Instruction: Exactly and only the lines from the first entry through the line with "< \varepsilon$，$\forall t \geq 0$" should be copied, both ends included, with no pictures.

Material provided:
§
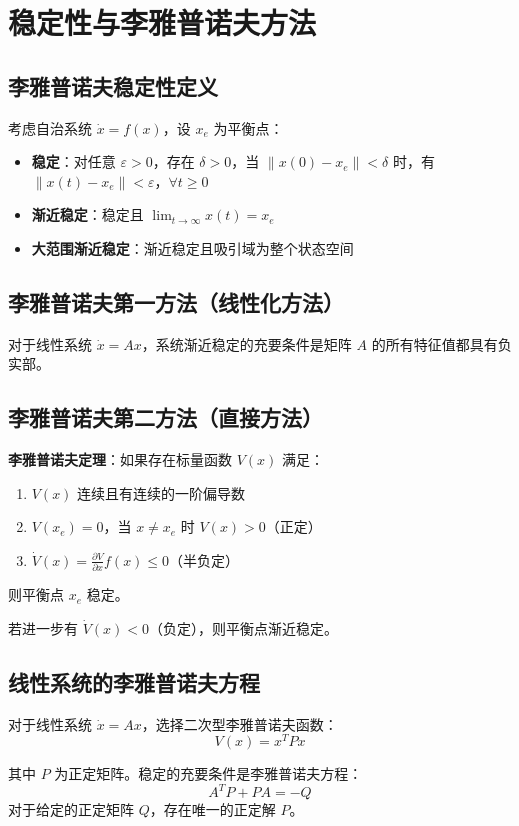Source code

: \section{稳定性与李雅普诺夫方法}

\subsection{李雅普诺夫稳定性定义}
考虑自治系统 $\dot{x} = f(x)$，设 $x_e$ 为平衡点：
\begin{itemize}
    \item \textbf{稳定}：对任意 $\varepsilon > 0$，存在 $\delta > 0$，当 $\|x(0) - x_e\| < \delta$ 时，有 $\|x(t) - x_e\| < \varepsilon$，$\forall t \geq 0$
    \item \textbf{渐近稳定}：稳定且 $\lim_{t \to \infty} x(t) = x_e$
    \item \textbf{大范围渐近稳定}：渐近稳定且吸引域为整个状态空间
\end{itemize}

\subsection{李雅普诺夫第一方法（线性化方法）}
对于线性系统 $\dot{x} = Ax$，系统渐近稳定的充要条件是矩阵 $A$ 的所有特征值都具有负实部。

\subsection{李雅普诺夫第二方法（直接方法）}
\textbf{李雅普诺夫定理}：如果存在标量函数 $V(x)$ 满足：
\begin{enumerate}
    \item $V(x)$ 连续且有连续的一阶偏导数
    \item $V(x_e) = 0$，当 $x \neq x_e$ 时 $V(x) > 0$（正定）
    \item $\dot{V}(x) = \frac{\partial V}{\partial x} f(x) \leq 0$（半负定）
\end{enumerate}
则平衡点 $x_e$ 稳定。

若进一步有 $\dot{V}(x) < 0$（负定），则平衡点渐近稳定。

\subsection{线性系统的李雅普诺夫方程}
对于线性系统 $\dot{x} = Ax$，选择二次型李雅普诺夫函数：
\[V(x) = x^T P x\]

其中 $P$ 为正定矩阵。稳定的充要条件是李雅普诺夫方程：
\[A^T P + PA = -Q\]
对于给定的正定矩阵 $Q$，存在唯一的正定解 $P$。
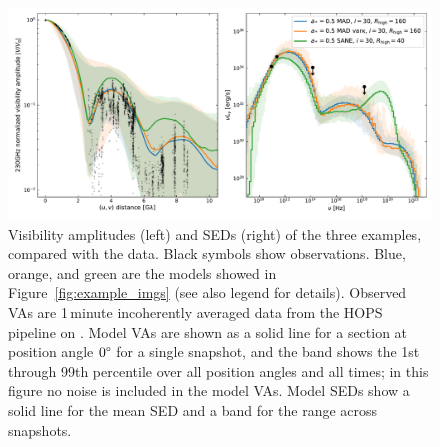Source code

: 
\begin{figure}
  \centering
  \includegraphics[width=\textwidth]{figures/example_vas_seds.pdf}
  \caption{Visibility amplitudes (left) and SEDs (right) of the three examples, compared with the data.  Black symbols show observations.  Blue, orange, and green are the models showed in Figure~\ref{fig:example_imgs} (see also legend for details).  Observed VAs are 1\,minute incoherently averaged data from the HOPS pipeline on \aprilvii.  Model VAs are shown as a solid line for a section at position angle $0\degree$ for a single snapshot, and the band shows the 1st through 99th percentile over all position angles and all times; in this figure no noise is included in the model VAs.  Model SEDs show a solid line for the mean SED and a band for the range across snapshots.}
  \label{fig:example_vas_seds}
\end{figure}

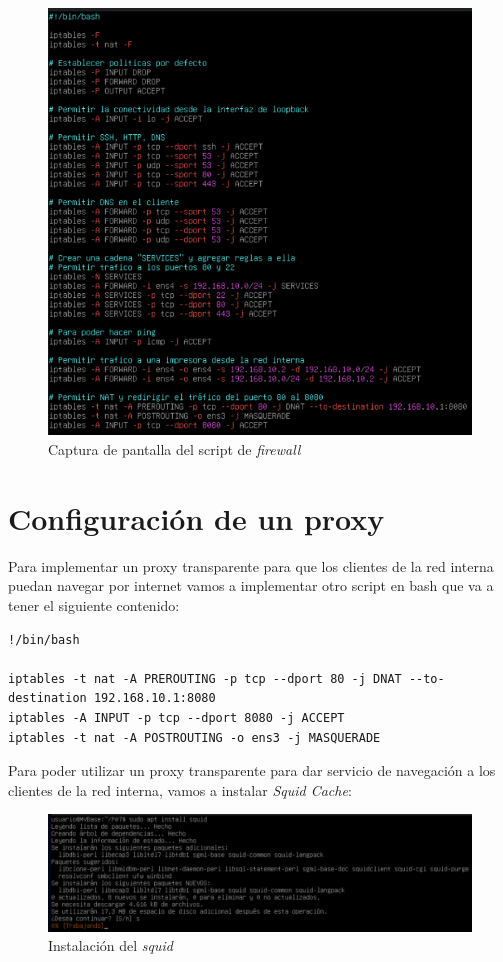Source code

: \documentclass{report}
\begin{document}
\begin{figure}[H]
  \centering
  \includegraphics[scale=0.65]{img/firewall.png}
  \caption{Captura de pantalla del script de \emph{firewall}}
  \label{fig:script firewall}
\end{figure}

\chapter{Configuración de un proxy}
Para implementar un proxy transparente para que los clientes de la red interna
puedan navegar por internet vamos a implementar otro script en bash que va a
tener el siguiente contenido:

\begin{verbatim}
!/bin/bash

iptables -t nat -A PREROUTING -p tcp --dport 80 -j DNAT --to-destination 192.168.10.1:8080
iptables -A INPUT -p tcp --dport 8080 -j ACCEPT
iptables -t nat -A POSTROUTING -o ens3 -j MASQUERADE
  \end{verbatim}

Para poder utilizar un proxy transparente para dar servicio de navegación a los
clientes de la red interna, vamos a instalar \emph{Squid Cache}:

\begin{figure}[H]
  \centering
  \includegraphics[scale=0.5]{img/squid.png}
  \caption{Instalación del \emph{squid}}
  \label{fig:squid}
\end{figure}
\end{document}
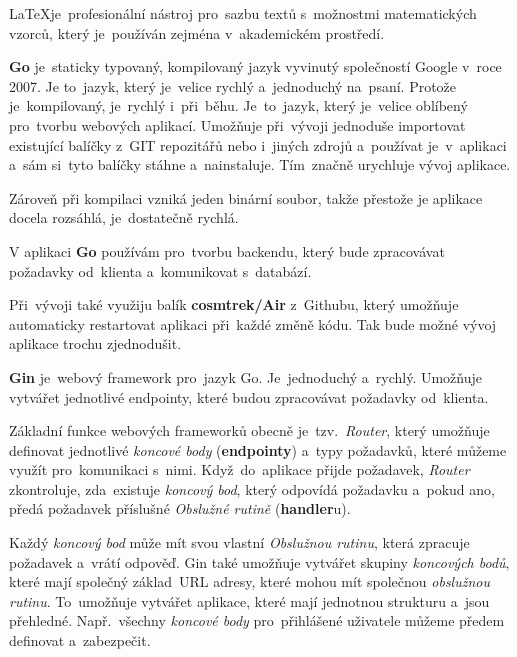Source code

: \documentclass[14pt]{article}
\begin{document}
            \LaTeX je~profesionální nástroj pro~sazbu textů s~možnostmi matematických vzorců, který je~používán zejména v~akademickém prostředí.\parencite{Rybicka2003:latex}

            \textbf{Go} je~staticky typovaný, kompilovaný jazyk vyvinutý společností Google v~roce 2007. Je to~jazyk, který je~velice rychlý a~jednoduchý na~psaní.
            Protože je~kompilovaný, je~rychlý i~při~běhu. Je~to~jazyk, který je~velice oblíbený pro~tvorbu webových aplikací.
            Umožňuje při~vývoji jednoduše importovat existující balíčky z~GIT repozitářů nebo i~jiných zdrojů a~používat je~v~aplikaci a~sám
            si~tyto balíčky stáhne a~nainstaluje. Tím~značně urychluje vývoj aplikace.

            Zároveň při kompilaci vzniká jeden binární soubor, takže přestože je aplikace docela rozsáhlá, je~dostatečně rychlá.
            
            V aplikaci \textbf{Go} používám pro~tvorbu backendu, který bude zpracovávat požadavky od~klienta a~komunikovat s~databází.

            Při~vývoji také využiju balík \textbf{cosmtrek/Air} z~Githubu, který umožňuje automaticky restartovat aplikaci při~každé změně kódu.
            Tak bude možné vývoj aplikace trochu zjednodušit.

            \textbf{Gin} je~webový framework pro~jazyk Go. Je~jednoduchý a~rychlý. Umožňuje vytvářet jednotlivé endpointy,
            které budou zpracovávat požadavky od~klienta.

            Základní funkce webových frameworků obecně je~tzv.~\emph{Router}, který umožňuje definovat jednotlivé \emph{koncové body} (\textbf{endpointy}) a~typy požadavků, které můžeme využít pro~komunikaci s~nimi.
            Když~do~aplikace přijde požadavek, \emph{Router} zkontroluje, zda~existuje \emph{koncový bod}, který odpovídá požadavku a~pokud ano, předá požadavek příslušné \emph{Obslužné rutině} (\textbf{handler}u).

            Každý \emph{koncový bod} může mít svou vlastní \emph{Obslužnou rutinu}, která zpracuje požadavek a~vrátí odpověď.
            Gin také umožňuje vytvářet skupiny \emph{koncových bodů}, které mají společný základ~URL adresy, které mohou mít společnou \emph{obslužnou rutinu}.
            To~umožňuje vytvářet aplikace, které mají jednotnou strukturu a~jsou přehledné. Např.~všechny \emph{koncové body} pro~přihlášené
            uživatele můžeme předem definovat a~zabezpečit.
            
\end{document}
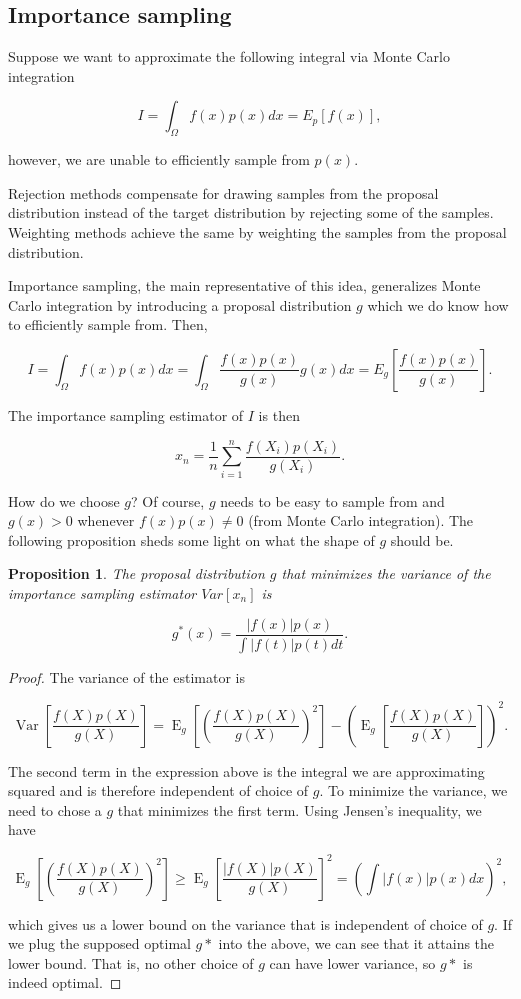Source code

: \documentclass{book}
\theoremstyle{plain}%
\newtheorem{proposition}{Proposition}[section]
\theoremstyle{definition}
\DeclareMathOperator{\Var}{Var}
\DeclareMathOperator{\E}{E}
\begin{document}
\subsection*{Importance sampling}

Suppose we want to approximate the following integral via Monte Carlo integration

$$I = \int_\Omega f(x) p(x) dx = E_p[f(x)],$$

however, we are unable to efficiently sample from $p(x)$.

Rejection methods compensate for drawing samples from the proposal distribution instead of the target distribution by rejecting some of the samples. Weighting methods achieve the same by weighting the samples from the proposal distribution. 

Importance sampling, the main representative of this idea, generalizes Monte Carlo integration by introducing a proposal distribution $g$ which we do know how to efficiently sample from. Then, 

$$I = \int_\Omega f(x) p(x) dx = \int_\Omega \frac{f(x) p(x)}{g(x)} g(x) dx = E_g[\frac{f(x) p(x)}{g(x)}].$$

The importance sampling estimator of $I$ is then

$$x_n = \frac{1}{n}\sum_{i=1}^n \frac{f(X_i) p(X_i)}{g(X_i)}.$$

How do we choose $g$? Of course, $g$ needs to be easy to sample from and $g(x) > 0$ whenever $f(x)p(x) \neq 0$ (from Monte Carlo integration). The following proposition sheds some light on what the shape of $g$ should be.

\begin{proposition} The proposal distribution $g$ that minimizes the variance of the importance sampling estimator $Var[x_n]$ is

$$g^*(x) = \frac{|f(x)|p(x)}{\int |f(t)|p(t)dt}.$$
\end{proposition}

\begin{proof} The variance of the estimator is

$$\Var[\frac{f(X)p(X)}{g(X)}] = \E_g[(\frac{f(X)p(X)}{g(X)})^2] - (\E_g[\frac{f(X)p(X)}{g(X)}])^2.$$

The second term in the expression above is the integral we are approximating squared and is therefore independent of choice of $g$. To minimize the variance, we need to chose a $g$ that minimizes the first term. Using Jensen's inequality, we have

$$\E_g\left[(\frac{f(X)p(X)}{g(X)})^2\right] \geq \E_g\left[\frac{|f(X)|p(X)}{g(X)}\right]^2 = \left(\int |f(x)|p(x)dx\right)^2,$$

which gives us a lower bound on the variance that is independent of choice of $g$. If we plug the supposed optimal $g*$ into the above, we can see that it attains the lower bound. That is, no other choice of $g$ can have lower variance, so $g*$ is indeed optimal.

\end{proof}
\end{document}
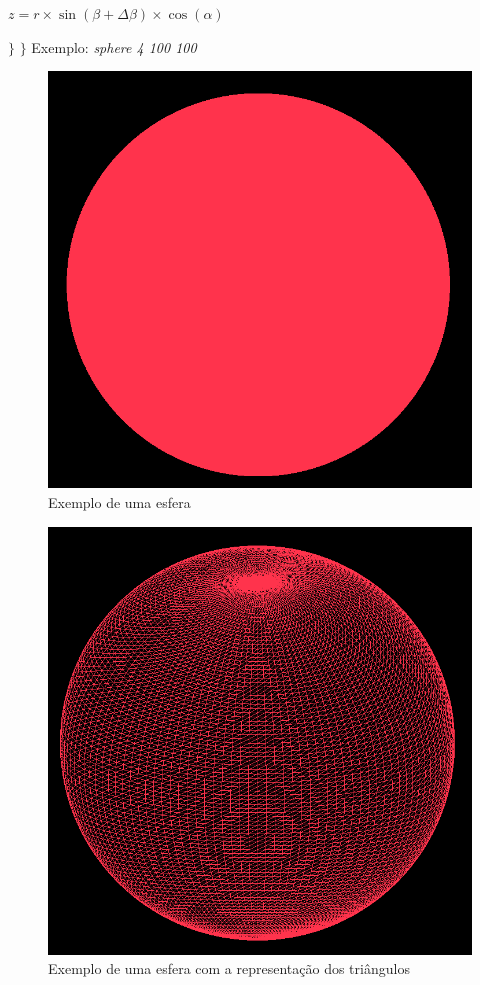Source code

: \documentclass{article}
\begin{document}
\par$z = r\times\sin(\beta + \Delta\beta)\times\cos(\alpha)$ \newline
\par $\}$ \newline
$\}$
\newpage
Exemplo: \textit{sphere 4 100 100}
\begin{figure}[H]
\centering\includegraphics[scale=0.35]{esfera4} 
\caption{\label{fig:controller}Exemplo de uma esfera}
\end{figure} \begin{figure}[H]
\centering\includegraphics[scale=0.35]{esfera3} 
\caption{\label{fig:controller}Exemplo de uma esfera com a representação dos triângulos}
\end{figure}
\end{document}
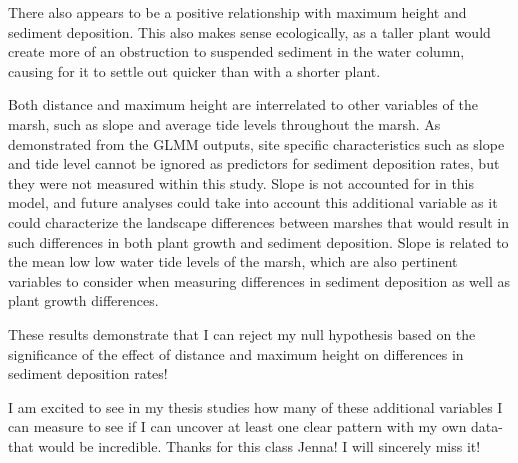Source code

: \documentclass[
]{article}
\begin{document}
There also appears to be a positive relationship with maximum height and
sediment deposition. This also makes sense ecologically, as a taller
plant would create more of an obstruction to suspended sediment in the
water column, causing for it to settle out quicker than with a shorter
plant.

Both distance and maximum height are interrelated to other variables of
the marsh, such as slope and average tide levels throughout the marsh.
As demonstrated from the GLMM outputs, site specific characteristics
such as slope and tide level cannot be ignored as predictors for
sediment deposition rates, but they were not measured within this study.
Slope is not accounted for in this model, and future analyses could take
into account this additional variable as it could characterize the
landscape differences between marshes that would result in such
differences in both plant growth and sediment deposition. Slope is
related to the mean low low water tide levels of the marsh, which are
also pertinent variables to consider when measuring differences in
sediment deposition as well as plant growth differences.

These results demonstrate that I can reject my null hypothesis based on
the significance of the effect of distance and maximum height on
differences in sediment deposition rates!

I am excited to see in my thesis studies how many of these additional
variables I can measure to see if I can uncover at least one clear
pattern with my own data-that would be incredible. Thanks for this class
Jenna! I will sincerely miss it!
\end{document}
§
Response to this exercise:
Source code

: \section{稳定性与李雅普诺夫方法}

\subsection{李雅普诺夫稳定性定义}
考虑自治系统 $\dot{x} = f(x)$，设 $x_e$ 为平衡点：
\begin{itemize}
    \item \textbf{稳定}：对任意 $\varepsilon > 0$，存在 $\delta > 0$，当 $\|x(0) - x_e\| < \delta$ 时，有 $\|x(t) - x_e\| < \varepsilon$，$\forall t \geq 0$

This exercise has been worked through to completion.